Druck auf Kommunen wächst

Dies soll auch für die drei weiteren Grundschulen im Stadtgebiet gelten: An der Erich-Kästner-Schule in Voerde sind 59 Prozent der Erst- bis Viertklässler für die OGS angemeldet, an der Astrid-Lindgren-Schule in Spellen liegt die Quote bei 65 Prozent und im Fall der Regenbogenschule in Möllen bei 66 Prozent. Die Stadtverwaltung stehe auch an diesen drei Standorten ständig in einem engen Austausch mit den Beteiligten.

Dies betrifft nicht nur die aktuelle Situation. Denn: Bei dem Thema erhöht sich der Druck auf die Städte und Gemeinden noch einmal dadurch, dass ab August 2029 jedes Grundschulkind der Klassen eins bis vier einen Rechtsanspruch auf eine Ganztagsbetreuung hat. Der Beschluss der Bundesregierung von 2021 gilt sukzessive aufbauend ab dem Schuljahr 2026/2027. Heißt: Ab August 2026 haben zunächst alle Erstklässler Anspruch auf einen OGS-Platz. Damit dürfte sich die Nachfrage nach diesem Betreuungsangebot noch einmal verstärken. Die Stadt Voerde rechnet mit einer Quote von rund 80 Prozent – was einer Steigerung um zehn Prozentpunkte entspräche. Ihre Prognose begründet sie damit, dass sie bereits jetzt in der Situation sei beziehungsweise gewesen sei, „noch kein Kind ablehnen zu müssen“.

Kritik aus dem Voerder Rathaus klingt an

Was die mit dem Rechtsanspruch einhergehenden Erweiterungserfordernisse an den fünf Grundschulstandorten betrifft, sei die Verwaltung mit Schulleitungen sowie OGS-Trägern und -Leitungen in intensiven Gesprächen. Die Ergebnisse daraus würden der Politik im nächsten Sitzungszug im September in den beteiligten Gremien vorgestellt. „Vor allem im Bereich der Mensen werden Erweiterungen an allen Standorten nötig sein“, erläutert Stadtpressesprecherin Miriam Lütjann. Dazu würden auch im Bereich des Bestandes durch Nutzungsänderungen und Umbauten von Räumen sowie im Bereich der Ausstattung der Räume Möglichkeiten geschaffen, um diese multifunktional zu nutzen.

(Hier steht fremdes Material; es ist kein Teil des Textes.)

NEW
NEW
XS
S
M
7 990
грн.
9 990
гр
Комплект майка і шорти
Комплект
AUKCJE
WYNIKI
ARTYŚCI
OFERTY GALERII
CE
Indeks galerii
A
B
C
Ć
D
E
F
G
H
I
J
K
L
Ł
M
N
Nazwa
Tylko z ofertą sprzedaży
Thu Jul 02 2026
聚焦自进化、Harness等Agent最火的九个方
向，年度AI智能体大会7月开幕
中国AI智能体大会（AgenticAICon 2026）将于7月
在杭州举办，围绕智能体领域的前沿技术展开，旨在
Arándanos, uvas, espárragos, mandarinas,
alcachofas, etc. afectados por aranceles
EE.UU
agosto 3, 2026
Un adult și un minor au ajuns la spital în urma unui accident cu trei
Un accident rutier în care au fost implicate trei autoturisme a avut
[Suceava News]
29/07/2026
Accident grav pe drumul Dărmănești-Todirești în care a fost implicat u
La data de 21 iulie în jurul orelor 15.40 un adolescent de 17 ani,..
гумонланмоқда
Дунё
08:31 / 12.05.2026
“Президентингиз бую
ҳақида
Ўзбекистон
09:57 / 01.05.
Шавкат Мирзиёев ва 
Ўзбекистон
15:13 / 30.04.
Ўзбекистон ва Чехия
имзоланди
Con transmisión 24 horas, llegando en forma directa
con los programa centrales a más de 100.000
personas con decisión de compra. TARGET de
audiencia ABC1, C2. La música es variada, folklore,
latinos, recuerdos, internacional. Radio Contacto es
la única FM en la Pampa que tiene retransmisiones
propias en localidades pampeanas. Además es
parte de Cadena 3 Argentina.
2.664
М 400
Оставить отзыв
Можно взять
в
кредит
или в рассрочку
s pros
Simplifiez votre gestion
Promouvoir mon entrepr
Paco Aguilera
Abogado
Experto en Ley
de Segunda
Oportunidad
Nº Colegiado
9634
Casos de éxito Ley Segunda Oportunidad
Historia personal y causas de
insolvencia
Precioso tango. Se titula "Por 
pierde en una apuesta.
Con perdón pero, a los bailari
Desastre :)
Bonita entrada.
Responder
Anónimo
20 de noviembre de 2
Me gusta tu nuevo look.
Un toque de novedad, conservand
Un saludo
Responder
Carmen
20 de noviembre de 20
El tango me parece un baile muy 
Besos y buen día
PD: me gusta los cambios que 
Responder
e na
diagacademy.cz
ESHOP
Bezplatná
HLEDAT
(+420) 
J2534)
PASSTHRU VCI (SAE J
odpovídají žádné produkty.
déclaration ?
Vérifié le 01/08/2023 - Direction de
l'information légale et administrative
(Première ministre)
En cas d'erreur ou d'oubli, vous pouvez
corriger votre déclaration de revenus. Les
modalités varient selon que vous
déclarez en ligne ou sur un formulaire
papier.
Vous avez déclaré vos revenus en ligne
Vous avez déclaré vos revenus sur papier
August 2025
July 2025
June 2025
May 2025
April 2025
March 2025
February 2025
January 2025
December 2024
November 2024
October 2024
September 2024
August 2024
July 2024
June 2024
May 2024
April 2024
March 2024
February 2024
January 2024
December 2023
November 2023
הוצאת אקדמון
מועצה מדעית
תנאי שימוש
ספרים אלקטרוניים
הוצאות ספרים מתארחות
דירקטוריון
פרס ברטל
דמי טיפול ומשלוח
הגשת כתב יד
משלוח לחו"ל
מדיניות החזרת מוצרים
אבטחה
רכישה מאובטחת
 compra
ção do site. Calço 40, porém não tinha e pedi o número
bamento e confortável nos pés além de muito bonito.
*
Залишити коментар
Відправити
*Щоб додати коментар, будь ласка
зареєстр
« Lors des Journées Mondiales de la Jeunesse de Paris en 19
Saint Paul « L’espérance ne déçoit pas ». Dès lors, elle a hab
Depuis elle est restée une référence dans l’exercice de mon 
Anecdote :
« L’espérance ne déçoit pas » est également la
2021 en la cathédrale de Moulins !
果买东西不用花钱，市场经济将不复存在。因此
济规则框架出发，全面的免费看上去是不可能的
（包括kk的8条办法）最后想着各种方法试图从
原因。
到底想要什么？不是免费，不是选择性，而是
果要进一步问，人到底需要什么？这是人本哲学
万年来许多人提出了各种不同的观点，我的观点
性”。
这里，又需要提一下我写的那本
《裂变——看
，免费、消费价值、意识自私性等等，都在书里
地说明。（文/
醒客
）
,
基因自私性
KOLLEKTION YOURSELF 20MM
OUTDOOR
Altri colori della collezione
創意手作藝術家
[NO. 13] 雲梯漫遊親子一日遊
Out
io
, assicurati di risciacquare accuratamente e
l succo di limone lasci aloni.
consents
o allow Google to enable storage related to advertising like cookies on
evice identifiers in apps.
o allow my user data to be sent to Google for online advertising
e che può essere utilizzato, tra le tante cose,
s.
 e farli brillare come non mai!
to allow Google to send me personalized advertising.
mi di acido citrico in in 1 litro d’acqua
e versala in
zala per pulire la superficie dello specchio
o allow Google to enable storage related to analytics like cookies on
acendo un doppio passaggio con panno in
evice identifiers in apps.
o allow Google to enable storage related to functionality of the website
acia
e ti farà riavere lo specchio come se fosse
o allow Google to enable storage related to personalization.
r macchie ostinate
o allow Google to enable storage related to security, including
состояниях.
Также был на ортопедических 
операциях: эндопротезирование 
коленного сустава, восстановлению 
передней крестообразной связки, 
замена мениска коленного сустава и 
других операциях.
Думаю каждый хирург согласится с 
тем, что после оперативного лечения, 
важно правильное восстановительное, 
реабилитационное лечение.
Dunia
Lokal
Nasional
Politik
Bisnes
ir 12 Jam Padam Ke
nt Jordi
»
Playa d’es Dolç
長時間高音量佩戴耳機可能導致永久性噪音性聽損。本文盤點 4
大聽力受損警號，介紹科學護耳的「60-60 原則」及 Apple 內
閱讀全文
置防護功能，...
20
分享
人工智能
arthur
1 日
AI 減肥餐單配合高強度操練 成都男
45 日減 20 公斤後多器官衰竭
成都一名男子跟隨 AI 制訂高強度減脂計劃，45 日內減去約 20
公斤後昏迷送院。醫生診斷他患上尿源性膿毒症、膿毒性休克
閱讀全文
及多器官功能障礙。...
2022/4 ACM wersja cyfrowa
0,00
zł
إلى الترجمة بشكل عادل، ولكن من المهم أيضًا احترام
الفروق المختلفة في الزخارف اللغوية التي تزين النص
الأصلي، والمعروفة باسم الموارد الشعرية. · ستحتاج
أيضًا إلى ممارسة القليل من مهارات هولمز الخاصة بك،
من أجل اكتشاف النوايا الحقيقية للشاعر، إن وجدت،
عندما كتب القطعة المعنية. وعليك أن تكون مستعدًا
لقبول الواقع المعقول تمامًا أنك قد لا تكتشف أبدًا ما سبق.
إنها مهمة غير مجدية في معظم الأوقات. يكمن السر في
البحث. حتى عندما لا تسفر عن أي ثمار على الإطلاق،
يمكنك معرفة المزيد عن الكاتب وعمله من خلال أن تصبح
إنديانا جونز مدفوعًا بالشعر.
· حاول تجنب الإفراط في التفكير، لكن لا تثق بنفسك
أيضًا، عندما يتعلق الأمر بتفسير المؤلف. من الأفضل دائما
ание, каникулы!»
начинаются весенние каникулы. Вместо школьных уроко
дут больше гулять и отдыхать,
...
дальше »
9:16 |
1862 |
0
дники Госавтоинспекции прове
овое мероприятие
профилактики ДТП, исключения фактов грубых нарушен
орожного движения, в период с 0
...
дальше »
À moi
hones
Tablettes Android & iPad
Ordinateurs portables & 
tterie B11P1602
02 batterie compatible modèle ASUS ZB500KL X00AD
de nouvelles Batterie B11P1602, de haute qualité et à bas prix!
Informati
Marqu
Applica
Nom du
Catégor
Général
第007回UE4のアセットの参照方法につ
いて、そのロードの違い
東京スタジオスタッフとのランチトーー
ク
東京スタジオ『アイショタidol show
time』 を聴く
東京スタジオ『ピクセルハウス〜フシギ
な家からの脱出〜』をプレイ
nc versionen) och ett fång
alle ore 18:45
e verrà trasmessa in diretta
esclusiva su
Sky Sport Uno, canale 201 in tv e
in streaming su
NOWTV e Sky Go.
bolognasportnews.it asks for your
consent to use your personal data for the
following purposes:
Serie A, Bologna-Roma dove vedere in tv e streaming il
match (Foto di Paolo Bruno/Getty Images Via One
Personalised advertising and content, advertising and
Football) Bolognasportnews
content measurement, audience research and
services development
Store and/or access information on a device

Aus dem Voerder Rathaus klingt Kritik an der weiteren Kostenbelastung an: „Insgesamt ist bereits jetzt erkennbar, dass die derzeit kommunizierten finanziellen Unterstützungen des Bundes bei Weitem nicht ausreichen werden, die Investitions- und die Betriebskosten zu decken“, sagt Lütjann.

>>Info: Nachfrage nach offenem Ganztag ist in Voerde stetig gestiegen

In den vergangenen Jahren ist der Bedarf an OGS-Plätzen bei den Erst- bis Viertklässlern in Voerde deutlich gestiegen. Lag die Quote 2012 noch bei insgesamt 51 Prozent, waren es 2022 bereits 66 Prozent.

Die Steigerungen spiegeln sich auch in den absoluten Zahlen wider: 2022 wurden insgesamt 827 Mädchen und Jungen von insgesamt 1240 an Voerder Grundschulen für die OGS angemeldet, zehn Jahre zuvor waren es 660 von insgesamt 1.294 Schülerinnen und Schülern.